- Theatrical release poster
- Directed by: Balasekaran
- Written by: Balasekaran
- Produced by: Manoj Kumar Vijay Anandan
- Starring: R. Madhavan Bhavana Prakash Raj Vadivelu
- Cinematography: K. V. Guhan
- Edited by: V. Jaisankar
- Music by: Mani Sharma
- Production companies: Guru Films VJ Movies
- Distributed by: Rekha Combines
- Release date: 10 August 2007;
- Running time: 155 minutes
- Country: India
- Language: Tamil

= Aarya (film) =

Aarya is a 2007 Indian Tamil-language romantic comedy film written and directed by Balasekaran and produced by Manoj Kumar and Vijay Anandan. The film stars R. Madhavan and Bhavana, while Prakash Raj and Vadivelu appear in supporting roles. The film's music was composed by Mani Sharma with cinematography by K. V. Guhan and editing by V. Jaisankar. The film was released on 10 August 2007.

==Plot==
Deepika is an arrogant, rich girl and the sister of local don Kasi. She is a medical college student and dictates terms at the college. In college, she is feared by students, professors, and even the college dean. Aarya is a final-year student who comes to Chennai Medical College from Coimbatore. A soft-spoken Aarya runs into Deepika. They give each other the cold shoulder. In a fit of rage, Deepika kidnaps Aarya's sister, but Aarya faces her challenges daringly. However, she soon falls in love with him, but he is not ready to marry a ruffian's sister. The remaining story tells us how the brother and sister put pressure on Aarya to become a rowdy so his status is equal enough as Kasi's so Aarya can marry Deepika.

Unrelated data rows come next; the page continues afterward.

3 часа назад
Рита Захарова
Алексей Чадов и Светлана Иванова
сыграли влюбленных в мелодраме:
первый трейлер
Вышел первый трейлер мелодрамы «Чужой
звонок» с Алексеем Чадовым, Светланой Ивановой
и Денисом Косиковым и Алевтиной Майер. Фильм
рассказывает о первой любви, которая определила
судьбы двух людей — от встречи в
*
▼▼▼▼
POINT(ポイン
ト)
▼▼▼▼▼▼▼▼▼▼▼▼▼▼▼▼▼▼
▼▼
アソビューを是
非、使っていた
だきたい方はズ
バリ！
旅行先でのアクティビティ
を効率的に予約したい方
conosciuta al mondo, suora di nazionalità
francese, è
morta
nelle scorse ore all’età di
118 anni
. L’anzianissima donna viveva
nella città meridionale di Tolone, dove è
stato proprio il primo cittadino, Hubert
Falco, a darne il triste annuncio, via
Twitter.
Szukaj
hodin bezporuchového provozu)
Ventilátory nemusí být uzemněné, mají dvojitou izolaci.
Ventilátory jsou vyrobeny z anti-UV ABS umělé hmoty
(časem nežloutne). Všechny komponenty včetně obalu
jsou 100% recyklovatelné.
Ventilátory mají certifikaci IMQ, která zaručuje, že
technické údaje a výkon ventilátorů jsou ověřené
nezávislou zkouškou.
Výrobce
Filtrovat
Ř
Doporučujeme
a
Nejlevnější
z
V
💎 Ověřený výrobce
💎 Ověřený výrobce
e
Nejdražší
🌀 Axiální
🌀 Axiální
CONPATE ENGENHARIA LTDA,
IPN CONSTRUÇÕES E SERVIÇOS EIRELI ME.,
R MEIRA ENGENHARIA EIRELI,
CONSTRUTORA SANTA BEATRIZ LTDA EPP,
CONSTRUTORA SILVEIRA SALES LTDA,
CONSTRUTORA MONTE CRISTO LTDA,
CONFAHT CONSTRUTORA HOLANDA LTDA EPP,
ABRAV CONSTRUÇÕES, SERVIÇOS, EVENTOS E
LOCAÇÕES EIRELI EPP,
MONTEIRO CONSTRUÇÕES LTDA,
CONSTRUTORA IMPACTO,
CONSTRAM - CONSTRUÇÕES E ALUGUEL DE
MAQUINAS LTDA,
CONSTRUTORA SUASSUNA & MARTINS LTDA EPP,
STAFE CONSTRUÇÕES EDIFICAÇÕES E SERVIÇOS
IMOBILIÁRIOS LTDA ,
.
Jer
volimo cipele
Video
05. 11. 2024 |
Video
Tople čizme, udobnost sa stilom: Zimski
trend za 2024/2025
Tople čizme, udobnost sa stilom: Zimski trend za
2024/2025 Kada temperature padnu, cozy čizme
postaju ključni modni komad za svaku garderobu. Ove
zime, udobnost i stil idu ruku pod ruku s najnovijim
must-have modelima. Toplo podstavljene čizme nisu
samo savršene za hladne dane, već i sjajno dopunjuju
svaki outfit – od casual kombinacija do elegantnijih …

Meanwhile, "Snake" Babu is elected the area councilor and has a few encounters with Aarya and one with Deepika. Finally, Deepika changes her ways and, with her brother's blessings, unites with Aarya.

==Production==
The film was in development as early as 2005. Tejashree was selected ahead of Madhumitha for a role in the film.

==Soundtrack==
The soundtrack was composed by Mani Sharma and the lyrics were written by P. Vijay.
- "Aarya" - Karthik, Suchithra
- "Ennangira Nee" - Tippu, Anuradha Sriram
- "Aruginil" - Karthik, Varthini
- "Jillendra" - Ranjith, Rita
- "Chile" - Naveen, Saindhavi

==Release==
Sify wrote, "Director Balasekhar has packaged Aarya keeping the ordinary viewer who loves mass movies in mind. Madhavan, Bhavana and Prakash Raj have done their bit to make it work with the viewers and provide a time-pass entertainer". Manaswini of Kalki wrote if Balasekaran had told the story without tension, increased the pace of the script a little more, reduced the Bhavana-Prakash Raj antics a little more, and polished the climax a little more, Arya would have been someone who cannot be beaten. Malini Mannath of Chennai Online wrote, "It's a film sans any logic or sensibility. But what keeps it going is its racy pace, which breezes through all those bizarre situations and takes it to a finale, where it is all wrapped up in a neat smart knot. You miss this film, you haven't missed much!".

== In other media ==
In 2015, a comedy film titled Vellaiya Irukiravan Poi Solla Maatan, taken from a line mouthed in Vadivelu's comedy sequences, was released.